Rendering and Tanning: the ultimate sustainability processes
Rendering is the practice of collecting animal by-products including bone, fat and animal hides for processing into useful products. Rendering stabilises the proteins through heat and tanning stabilises proteins through chemistry. Both rendering and tanning make use of by-products that would otherwise be wasted. Products of the rendering industry include pet food, animal feed and cosmetics. According to an article by the Sustainability Alliance in the USA, “the rendering and leather industries come into their own in ways that reduce environmental impact, benefit the economy and are, most probably, the ultimate in sustainability”.

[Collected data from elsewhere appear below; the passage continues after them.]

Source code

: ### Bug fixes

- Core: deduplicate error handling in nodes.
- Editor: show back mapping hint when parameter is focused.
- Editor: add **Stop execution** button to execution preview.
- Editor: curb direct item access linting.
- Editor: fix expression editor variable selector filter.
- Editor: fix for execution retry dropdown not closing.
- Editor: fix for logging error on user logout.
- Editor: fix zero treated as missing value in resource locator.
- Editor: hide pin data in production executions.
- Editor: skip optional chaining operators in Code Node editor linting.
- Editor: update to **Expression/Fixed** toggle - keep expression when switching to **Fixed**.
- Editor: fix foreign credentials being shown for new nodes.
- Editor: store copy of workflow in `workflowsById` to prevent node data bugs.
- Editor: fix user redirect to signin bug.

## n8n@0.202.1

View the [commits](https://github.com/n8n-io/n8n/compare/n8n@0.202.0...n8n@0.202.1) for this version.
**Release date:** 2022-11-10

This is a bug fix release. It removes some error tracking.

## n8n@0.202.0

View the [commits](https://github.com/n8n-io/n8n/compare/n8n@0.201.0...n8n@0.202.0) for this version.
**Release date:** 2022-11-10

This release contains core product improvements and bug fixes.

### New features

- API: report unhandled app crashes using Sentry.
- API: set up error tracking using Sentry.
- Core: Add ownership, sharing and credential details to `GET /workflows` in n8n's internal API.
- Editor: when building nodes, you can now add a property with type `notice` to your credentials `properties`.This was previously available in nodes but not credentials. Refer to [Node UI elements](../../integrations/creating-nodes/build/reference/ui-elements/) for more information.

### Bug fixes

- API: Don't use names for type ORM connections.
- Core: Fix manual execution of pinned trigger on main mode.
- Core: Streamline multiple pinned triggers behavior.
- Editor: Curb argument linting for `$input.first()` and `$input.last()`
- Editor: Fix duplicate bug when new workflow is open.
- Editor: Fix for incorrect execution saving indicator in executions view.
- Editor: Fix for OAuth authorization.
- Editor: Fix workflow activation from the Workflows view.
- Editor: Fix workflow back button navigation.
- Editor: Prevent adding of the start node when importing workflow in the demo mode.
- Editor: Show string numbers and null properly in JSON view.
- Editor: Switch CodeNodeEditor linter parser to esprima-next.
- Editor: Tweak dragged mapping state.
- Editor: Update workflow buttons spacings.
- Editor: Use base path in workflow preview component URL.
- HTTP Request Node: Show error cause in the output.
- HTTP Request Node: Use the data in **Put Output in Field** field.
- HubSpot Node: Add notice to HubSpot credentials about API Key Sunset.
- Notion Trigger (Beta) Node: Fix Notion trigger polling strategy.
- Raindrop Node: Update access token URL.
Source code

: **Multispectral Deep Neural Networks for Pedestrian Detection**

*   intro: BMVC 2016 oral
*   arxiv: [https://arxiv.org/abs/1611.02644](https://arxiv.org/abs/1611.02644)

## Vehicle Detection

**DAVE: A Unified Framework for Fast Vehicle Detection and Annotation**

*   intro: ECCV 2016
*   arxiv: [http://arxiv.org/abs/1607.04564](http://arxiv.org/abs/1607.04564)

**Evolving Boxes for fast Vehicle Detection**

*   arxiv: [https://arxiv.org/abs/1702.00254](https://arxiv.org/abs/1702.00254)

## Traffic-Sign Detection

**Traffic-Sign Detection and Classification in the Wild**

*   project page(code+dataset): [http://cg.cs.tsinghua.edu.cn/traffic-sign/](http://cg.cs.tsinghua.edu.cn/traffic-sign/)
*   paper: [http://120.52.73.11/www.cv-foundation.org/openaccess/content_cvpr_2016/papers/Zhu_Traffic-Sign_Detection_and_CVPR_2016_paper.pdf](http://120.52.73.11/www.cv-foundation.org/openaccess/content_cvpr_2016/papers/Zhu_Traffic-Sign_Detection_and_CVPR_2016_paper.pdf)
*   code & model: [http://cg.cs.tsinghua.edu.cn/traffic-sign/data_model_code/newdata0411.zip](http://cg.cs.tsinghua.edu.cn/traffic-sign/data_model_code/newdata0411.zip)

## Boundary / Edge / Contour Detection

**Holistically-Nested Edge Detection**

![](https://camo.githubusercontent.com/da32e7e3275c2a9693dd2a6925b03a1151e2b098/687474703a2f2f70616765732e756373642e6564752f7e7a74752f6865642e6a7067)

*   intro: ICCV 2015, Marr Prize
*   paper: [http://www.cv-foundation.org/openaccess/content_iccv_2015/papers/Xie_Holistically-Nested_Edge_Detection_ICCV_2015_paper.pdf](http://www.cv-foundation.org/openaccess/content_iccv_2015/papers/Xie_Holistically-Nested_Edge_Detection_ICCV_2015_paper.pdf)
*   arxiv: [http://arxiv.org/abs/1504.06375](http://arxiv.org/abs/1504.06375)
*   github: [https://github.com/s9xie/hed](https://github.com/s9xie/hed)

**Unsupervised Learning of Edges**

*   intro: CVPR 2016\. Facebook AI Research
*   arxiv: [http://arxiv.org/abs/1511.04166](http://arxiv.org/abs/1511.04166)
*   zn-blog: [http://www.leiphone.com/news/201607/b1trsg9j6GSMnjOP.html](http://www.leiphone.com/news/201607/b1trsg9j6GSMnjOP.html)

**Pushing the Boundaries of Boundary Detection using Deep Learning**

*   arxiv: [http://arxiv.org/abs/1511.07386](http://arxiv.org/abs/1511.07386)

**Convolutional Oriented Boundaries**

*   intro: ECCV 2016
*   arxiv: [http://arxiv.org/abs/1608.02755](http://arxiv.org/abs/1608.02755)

With a history going back hundreds if not thousands of years, the rendering industry is actually one of the world’s original recyclers. It provides a service that ensures that virtually no part of an animal raised for meat production goes to waste. In the words of Jennifer M Latzke (Editor of the Kansas Farmer), “Rendering finds a sustainable and high-value purpose for every part of the cow but the ‘moo’”. That is not just an economic benefit but has a moral element to it too: waste not want not! Or as Leather and Hide Council of America (LHCA) President Stephen Sothmann puts it, “As long as we produce livestock for meat and dairy consumption purposes, animal hides and skins are going to be a natural and inevitable by-product of the process. We, as a society, have an ethical responsibility to use those materials and not be wasteful.” There is a practical argument to this too: Jennifer M Latzke points out that “without the rendering industry, America would fill up every one of its landfills to capacity in just four years”. So, whichever way you look at it, rendering renders us all a great service.
A useful factsheet from the Sustainability Alliance puts the scale of the effort in proportion. It says, for instance, that “in the US, the hide, skin and leather industry was able to make use of more than 30 million cattle hides in 2016, resulting in nearly 908,000 tonnes and €36.4 million saved in waste management in just one year”. Processing is also becoming more environmentally friendly thanks to renewable tanning chemicals, along with reduced water consumption and salt usage.
Less sustainable alternatives
As we have reported before “rendering of by-products is part of the animal’s full lifecycle, which starts at the farm. It is a sign of respect to use everything and not just let it go to waste.” Those advocating alternatives for leather tend to overlook this as well as the environmental impacts of not using the available hides. The alternatives they propose are often plastic-based and dependant on a non-renewal resource like oil. In addition, those plastics do not bio-degrade and so will present an environmental risk for thousands of years to come.
The ultimate form of recycling
The rendering and leather industries are the original recyclers. Today, as sustainability becomes the by-word of the modern era and we all make efforts in our everyday lives to behave more responsibly in terms of our consumption, it’s high time leather, in particular, was recognised as being the ultimate form of recycling.